From constant Networking and relentless touring, the rising star caught the ears of FatBeats records (New York) and he would become the first artist signed to their label division. He would change his name from One Man Army to One Be Lo to avoid further confusion or potential legal tussles with a Punk Band who shared the same name. FatBeats released "S.O.N.O.G.R.A.M."(2005), URB magazine cites One Be Lo in its "Next 100", and after rave reviews One Be Lo would again earn critical acclaim, this time as a solo artist.
With a reputation as one of the hardest working artist in HipHop, National student organizations such as Hip Hop congress, and Community Organizations such as Iman (Chicago) recruit One Be Lo as an artist/activist/spokesman. Lo becomes a member of the World Champion Massive Monkees B-Boy collective (Seattle), and is embraced by B-Boy culture performing at international events such as Battle of the Year (Germany) and Freestyle Session (Europe, Asia, U.S.). The Vans Warped Tour (U.S.) booked One Be Lo as one of the few Hip Hop artists on its 60 city rock tour for 3 years. Again in road warrior fashion, Canada and Europe are added to his tour schedule, as well as a hosts of Music Festivals such as SXSW, Bumbershoot, D.E.M.F., CMJ's, Scribble Jam just to name a few. Lo eventually outgrows FatBeats, and convinces them to release him from his contractual obligations.

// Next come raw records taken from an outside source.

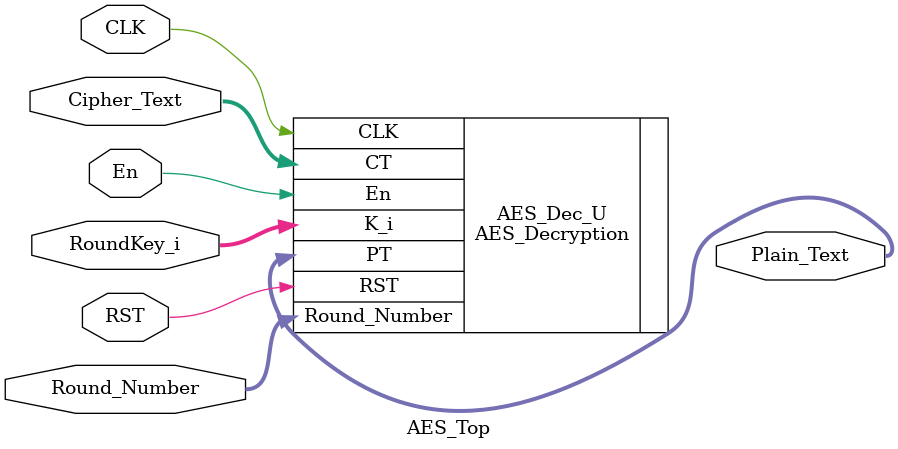
<source format=v>
module AES_Top #(parameter BLOCK_LENGTH = 128) (
    input  wire                     CLK,
    input  wire                     RST,
    input  wire                     En,
    input  wire [BLOCK_LENGTH-1:0]  Cipher_Text,  // 128-bit input ciphertext
    input  wire [BLOCK_LENGTH-1:0]  RoundKey_i,   // Iterative round key (changes each round)
    input  wire [3:0]               Round_Number, // Current round number from FSM
    output wire [BLOCK_LENGTH-1:0]  Plain_Text   // 128-bit output plaintext
);

    // Instantiate the AES Decryption core (iterative version)
    AES_Decryption #(.BLOCK_LENGTH(BLOCK_LENGTH)) AES_Dec_U (
        .CLK(CLK),
        .RST(RST),
        .En(En),
        .CT(Cipher_Text),
        .K_i(RoundKey_i),
        .Round_Number(Round_Number),
        .PT(Plain_Text)
    );

endmodule

</source>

Frequent travelling to Europe and the Middle East not only broadens exposure, but also his world view of culture and struggle. In 2007 he relocates from Michigan to Cairo. From a Pontiac prince to a King in Egypt, Lo now commutes to Europe and the U.S. To record and tour.
By this time, Lo has worked with Producers like the legendary Pete Rock, as well as Jake One, Vitamin D and Black Milk to name a few. With no label to call home and a new sound, Subterraneous partners with Integral music to release One Be Lo's "R.E.B.I.R.T.H." (2007) album. He spends the summer of 2008 in Seattle working on new movement called "B.A.B.Y." (Being a Black Youth). This multi-media project includes not only a documentary, a book, clothing, but toys as well. Being a black youth is not only a Bio of One Be Lo as a youth in Pontiac Michigan, but focuses on the many experiences of youth in school, amongst peers, family, the army, crime and much more all across America. The B.A.B.Y. album features artist from all over the U.S. such as Zion I (Oakland), Devin the Dude (Houston), Royce da 5'9 (Detroit), Freeway (Philadelphia), Jean Grae (New York), Phonte (N. Carolina) and many others. These artists help not only cosign One Be Lo to be a respectable lyricist, they also tell the story.

With the level of respect among peers, the adoration of fans all over the world, the support of various activists, grassroots organizations and schools throughtout. One Be Lo's universal appeal and unforgetable voice will continue to be heard for a long time.